Thursday, 10 May 2018

Abundant riches coming up, London

After a drought with relatively little to listen to, this week is packed with abundant riches.  Tonight, the premiere of George Benjamin's new opera Lessons in Love and Violence. You can't really trust advance publicity (remember the furore of sensationalist negativity from the Times before Written on Skin?) but Lessons in Love and Violence seems closer to Written on Skin than Into the Little Hill    Please read HERE and HERE about Benjamin's earlier operas, plus ore about his usic onn this site. Because I'll be at the Royal Opera House tonight for the premiere, I'll be missing the Hubert Parry concert at the Royal Festival Hall.

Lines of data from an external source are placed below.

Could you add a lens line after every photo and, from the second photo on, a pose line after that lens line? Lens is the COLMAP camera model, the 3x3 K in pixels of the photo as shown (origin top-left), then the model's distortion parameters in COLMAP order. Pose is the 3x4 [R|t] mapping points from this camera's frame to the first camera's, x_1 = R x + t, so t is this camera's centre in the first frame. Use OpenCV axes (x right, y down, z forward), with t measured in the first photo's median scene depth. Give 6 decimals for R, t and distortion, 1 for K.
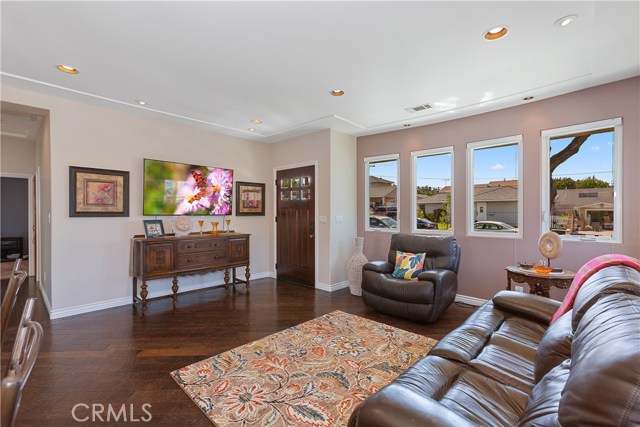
lens RADIAL K [[284.6, 0, 317.3], [0, 284.6, 214.2], [0, 0, 1]] dist [-0.002768, 0.000918]
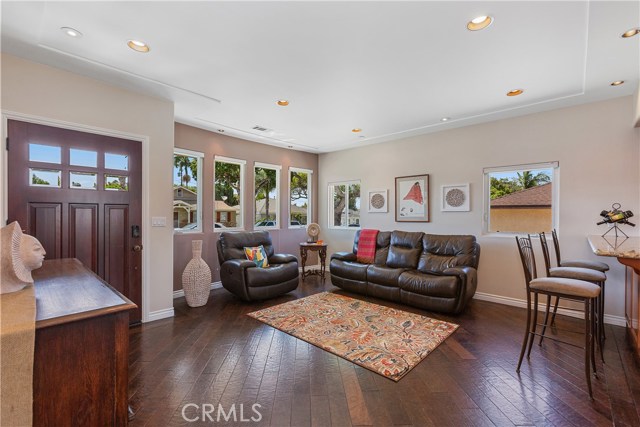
lens RADIAL K [[284.6, 0, 317.3], [0, 284.6, 214.2], [0, 0, 1]] dist [-0.002768, 0.000918]
pose [[-0.010422, -0.001167, 0.999945, -1.152029], [-0.002073, 0.999997, 0.001145, -0.004527], [-0.999944, -0.002061, -0.010425, 0.996488]]
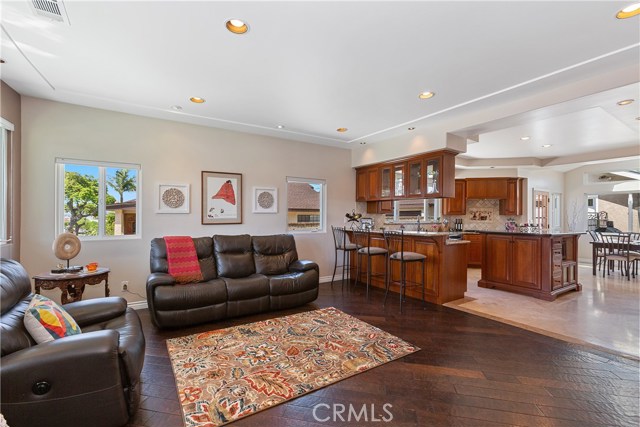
lens RADIAL K [[284.6, 0, 317.3], [0, 284.6, 214.2], [0, 0, 1]] dist [-0.002768, 0.000918]
pose [[-0.970826, -0.004191, 0.239747, -0.292972], [-0.004624, 0.999989, -0.001243, -0.011159], [-0.239739, -0.002315, -0.970835, 1.780418]]
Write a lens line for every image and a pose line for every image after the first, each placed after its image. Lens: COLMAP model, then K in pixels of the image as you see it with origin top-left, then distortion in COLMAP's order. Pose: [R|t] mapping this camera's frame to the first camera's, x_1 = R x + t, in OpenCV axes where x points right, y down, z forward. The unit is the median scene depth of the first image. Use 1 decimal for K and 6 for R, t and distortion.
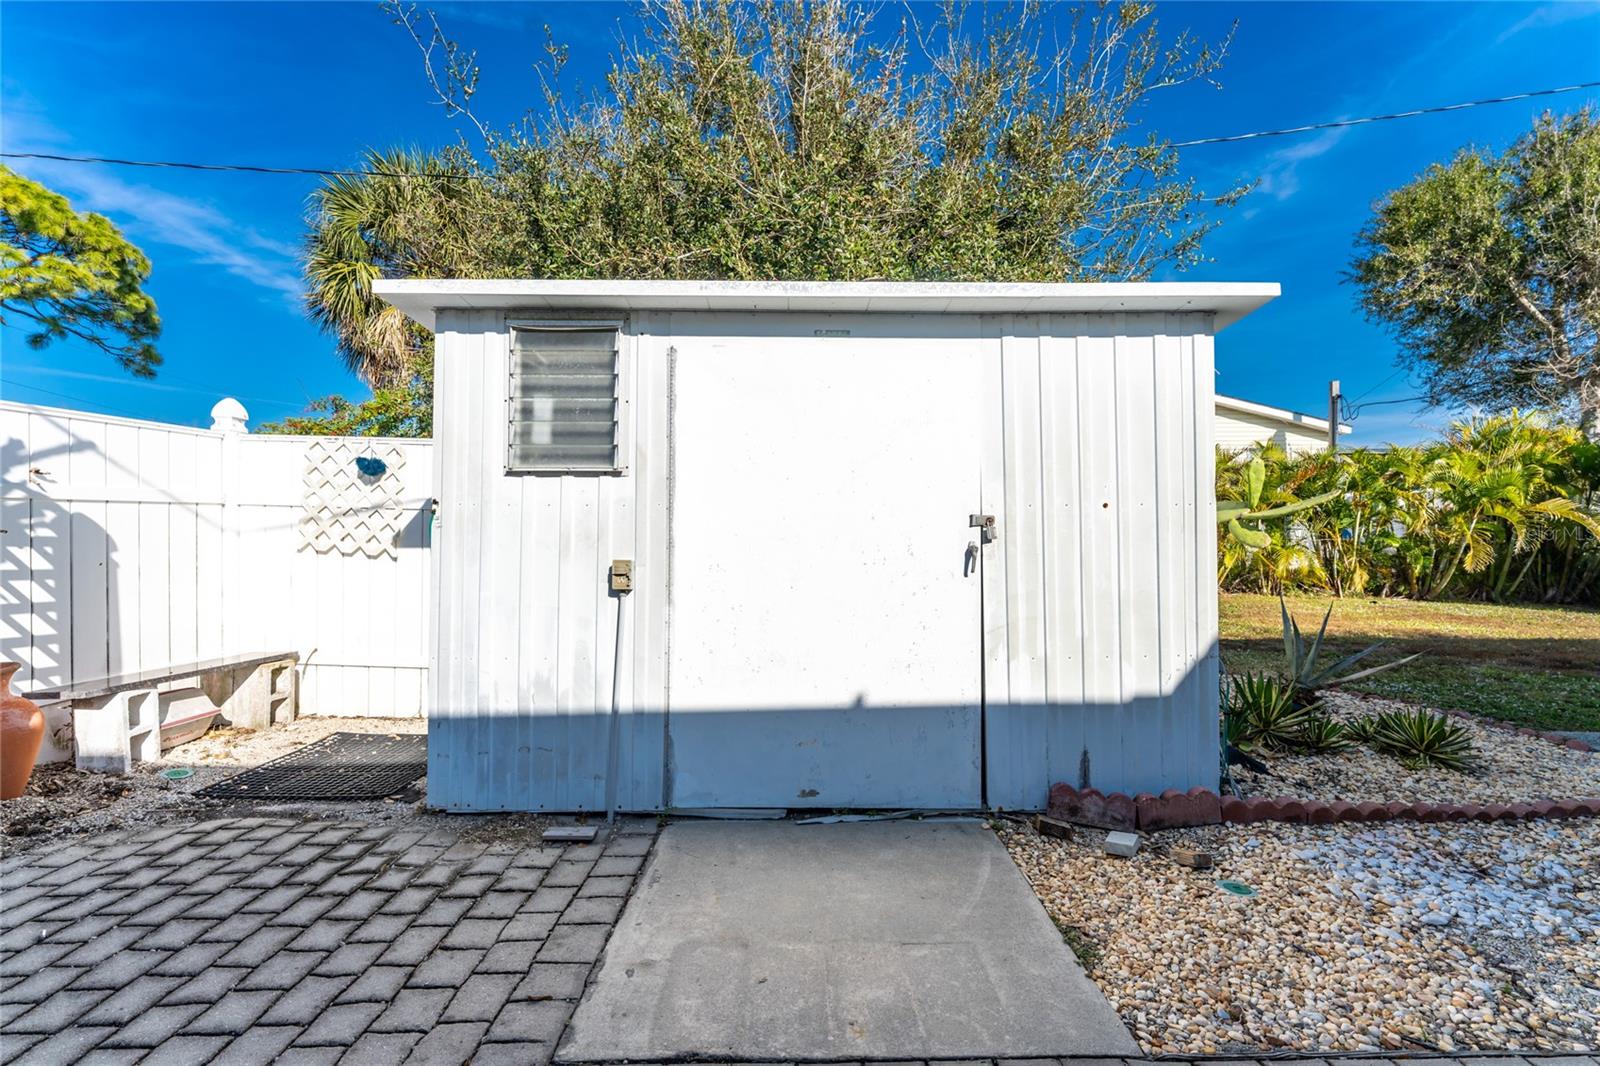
lens RADIAL K [[648.3, 0, 816.1], [0, 648.3, 538.3], [0, 0, 1]] dist [-0.000165, 0.000115]
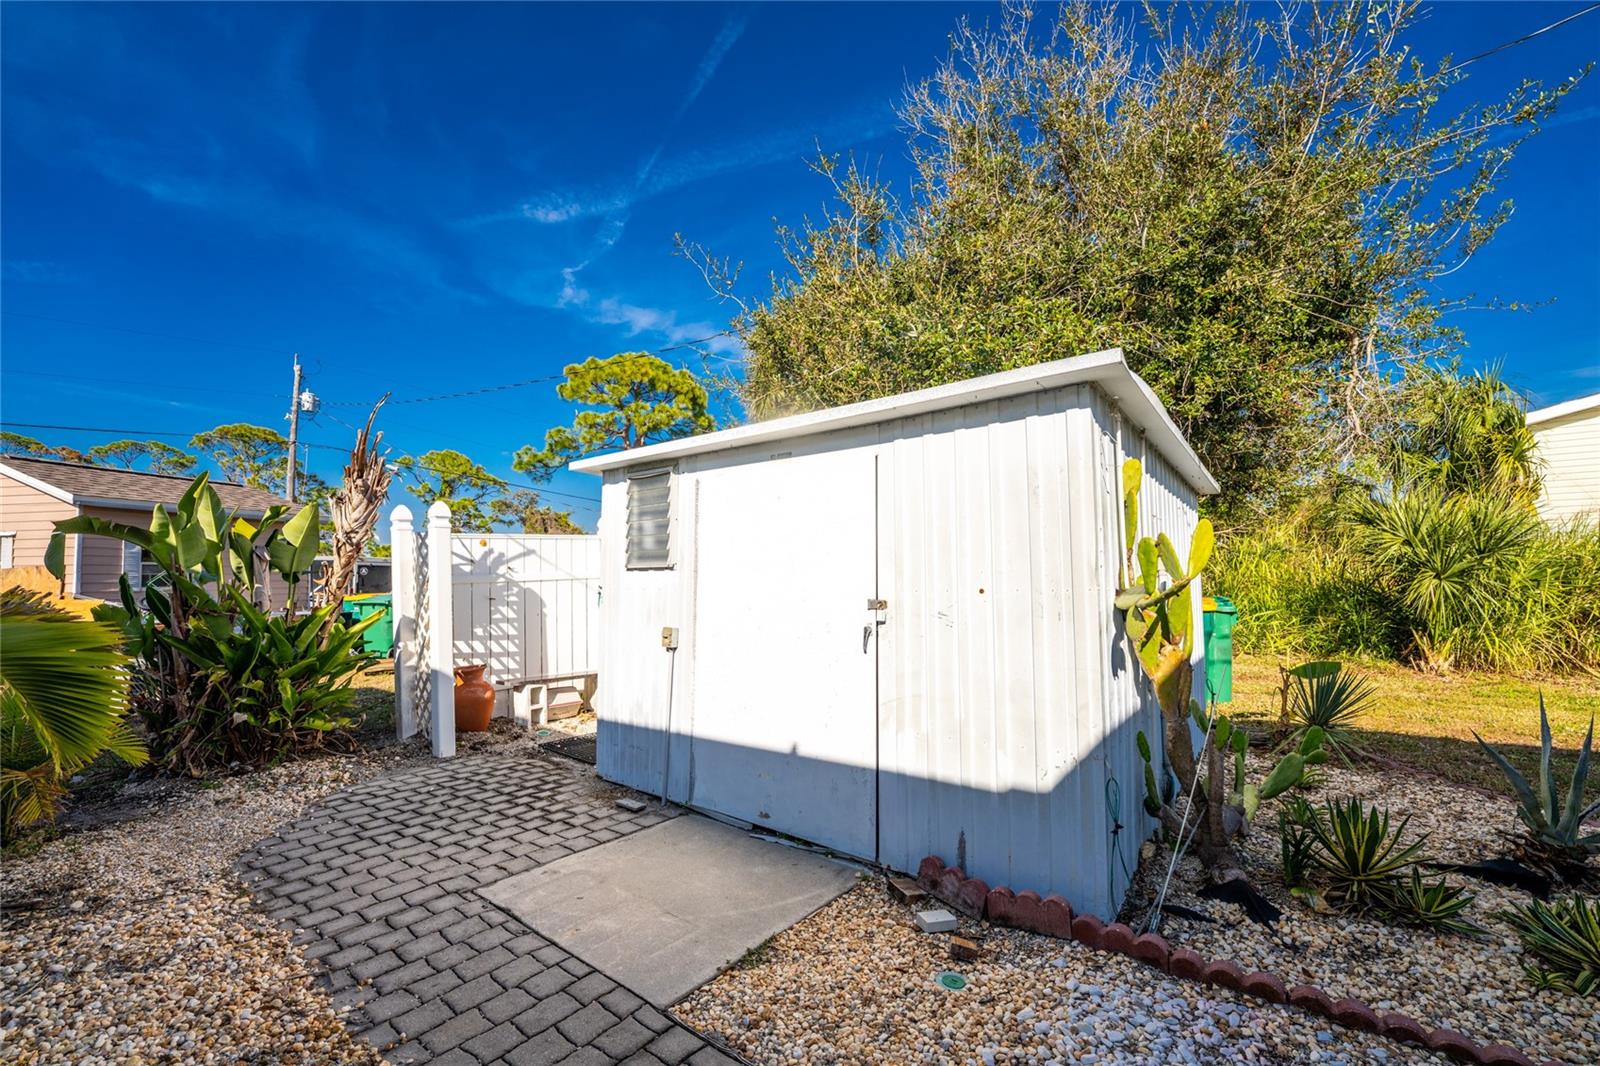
lens RADIAL K [[640.7, 0, 797.9], [0, 640.7, 548.7], [0, 0, 1]] dist [-0.023176, 0.000137]
pose [[0.782798, -0.037715, -0.621132, 0.860185], [0.009402, 0.998765, -0.048795, -0.073154], [0.622205, 0.032357, 0.782185, 0.036206]]
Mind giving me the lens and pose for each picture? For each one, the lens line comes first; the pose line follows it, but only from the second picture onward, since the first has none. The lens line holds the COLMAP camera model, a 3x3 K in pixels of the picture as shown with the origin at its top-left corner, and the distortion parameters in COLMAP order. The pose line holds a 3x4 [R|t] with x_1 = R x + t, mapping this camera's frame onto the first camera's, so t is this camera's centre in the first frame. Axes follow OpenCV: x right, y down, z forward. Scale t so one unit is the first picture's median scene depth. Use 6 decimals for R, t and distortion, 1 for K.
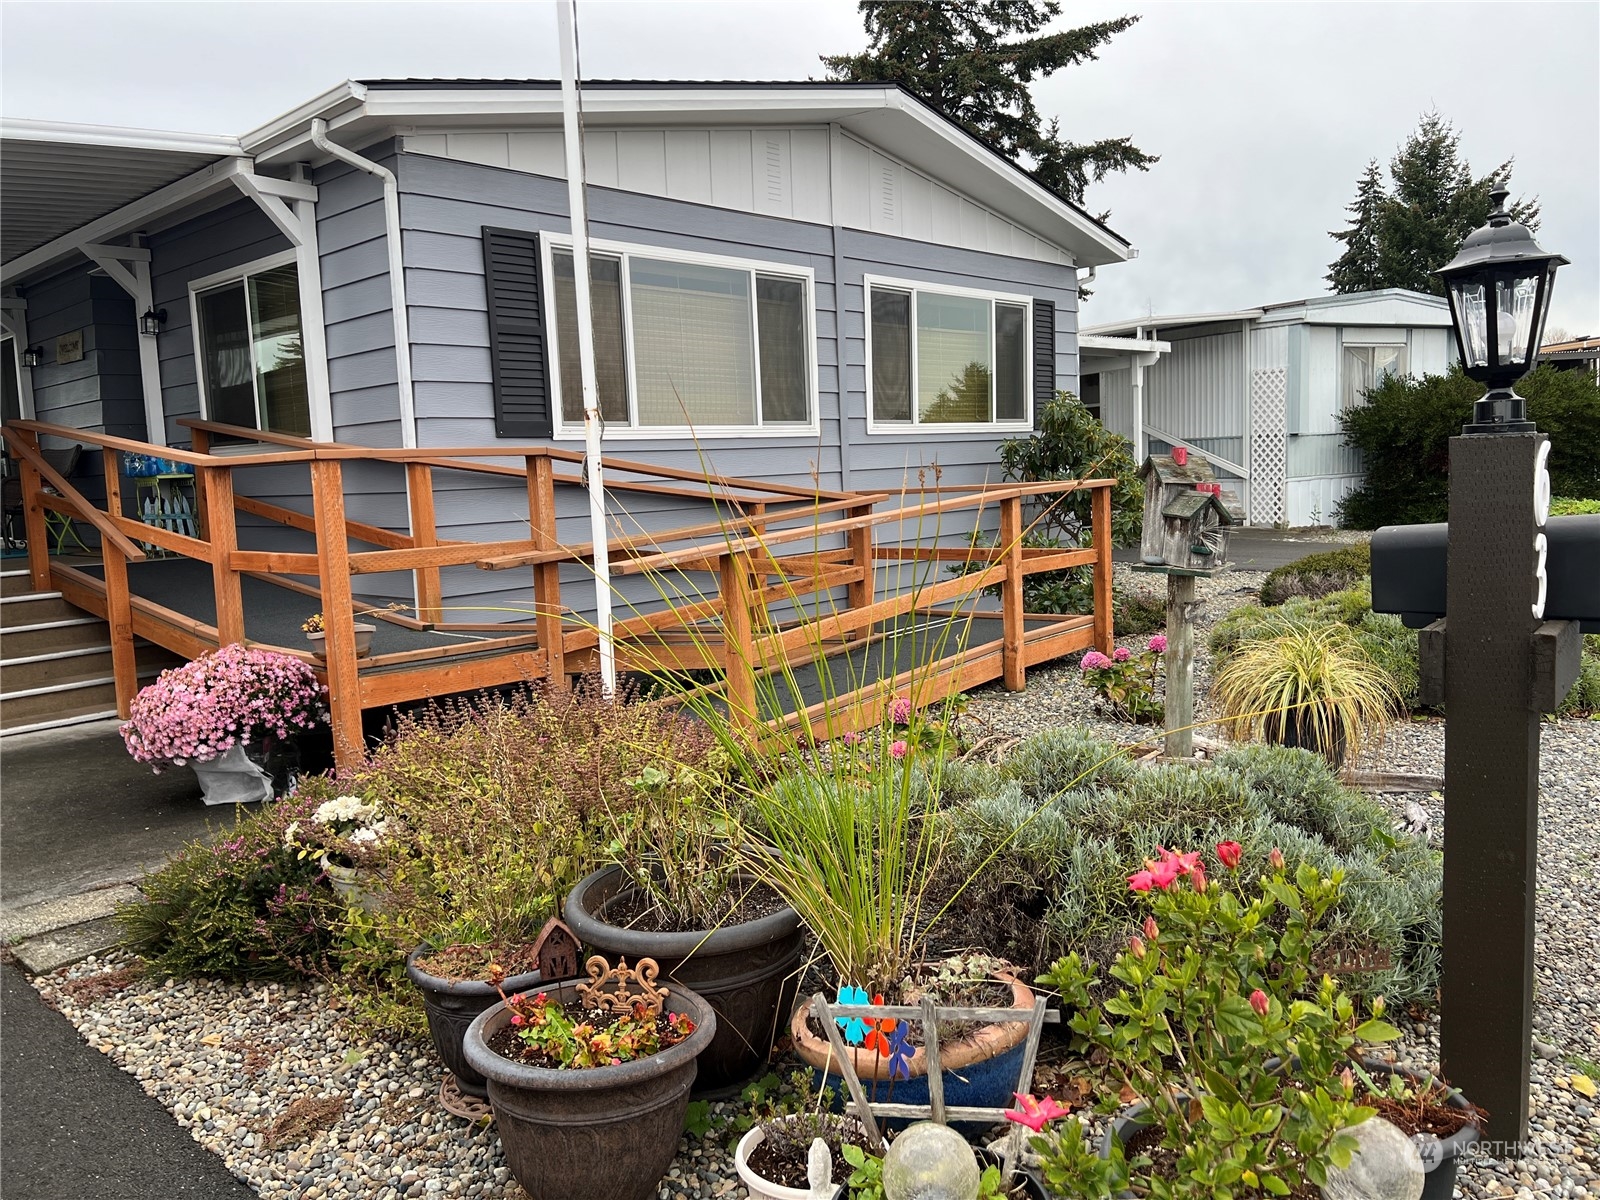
lens RADIAL K [[1196.0, 0, 807.4], [0, 1196.0, 599.4], [0, 0, 1]] dist [0.010783, -0.019004]
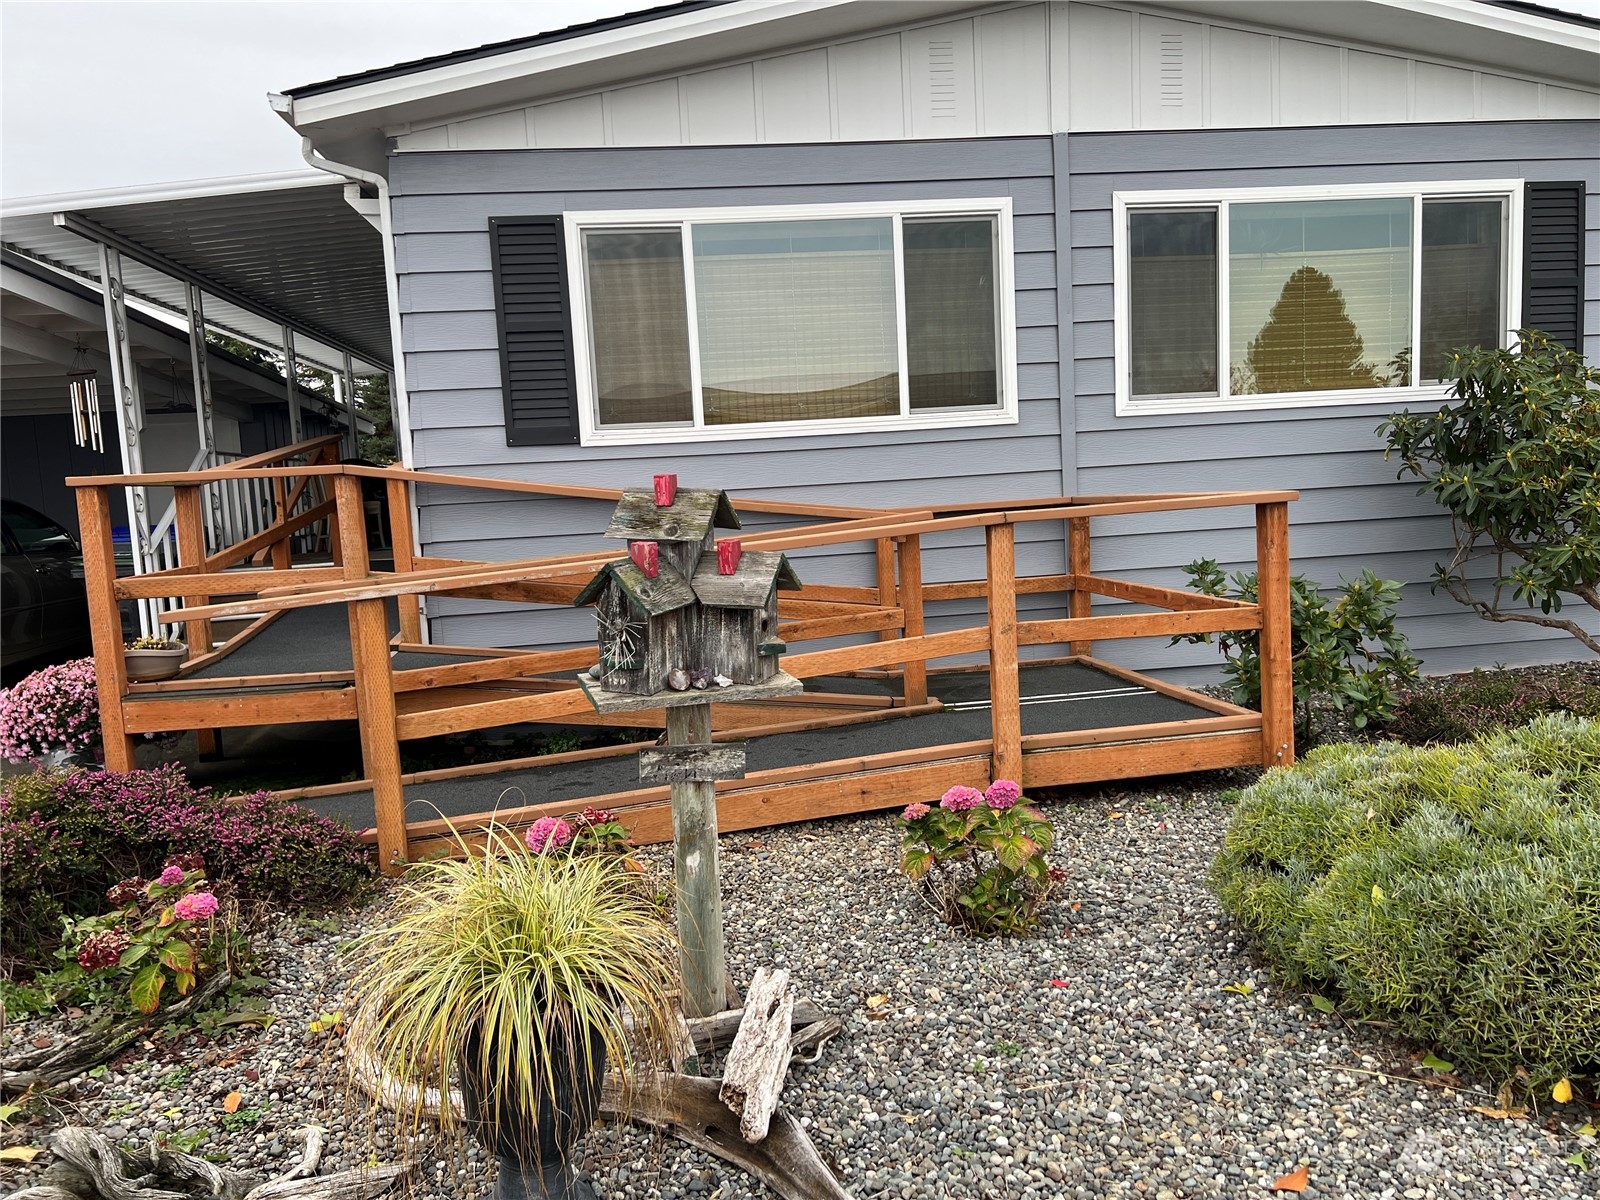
lens RADIAL K [[1196.0, 0, 799.4], [0, 1196.0, 601.2], [0, 0, 1]] dist [0.010783, -0.019004]
pose [[0.756379, 0.059121, -0.651456, 0.437589], [-0.047438, 0.998243, 0.035515, -0.050757], [0.652411, 0.004041, 0.757854, 0.381131]]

Friday is even busier.  Treasures from Le grand Siècle at St John's Smith Square and elsewhere, marking the start of bthe most ambitious London Festival of Baroque Music in years. A fabulous chance to hear French specialists bring the world of Louis XIV to London. Do not miss ! Please- read more HERE HERE and HERE.   Jonas Kaufmann at the Barbican would otherwise be my choice, but he's no competition to the original Sun King.  It's a pity that a genuine talent like JK has a following that sometimes like celebrity more than music.  For art song cognoscenti, Andre Schuen at the Wigmore Hall on Friday, too.  Read more HERE about a truly interesting new talent - this week's wild card, a definite recommendation if there wasn't so much else on at the same time.

Saturday - Glyndebourne ! A new production of Madama Butterfly. Though this opera means a lot to me personally for many reasons (follow the label Puccini on the right for more), I don't think  Glyndebourne would risk anything really penetrating for the start of the season. I'm not going to miss Pelléas et Mélisande though, especially directed by Stefan Herheim.  It's repeated at the Prioms but Herheim is special, way above the heads of some, but so is rthe opera, alas.  Saturday also sees more at the London Festival of Baroque Musicand much else, besides.  

Sunday - Vladimir Ashkenazy with the Philharmonia at the Royal Festival Hall - in Prokofiev Seven they are Seven and the Cantata for the 20th Anniversary of the Revolution, please read HERE and HERE  for more. Plus Pekka Kuuisto!  More baroque, too, and of course lots more round town.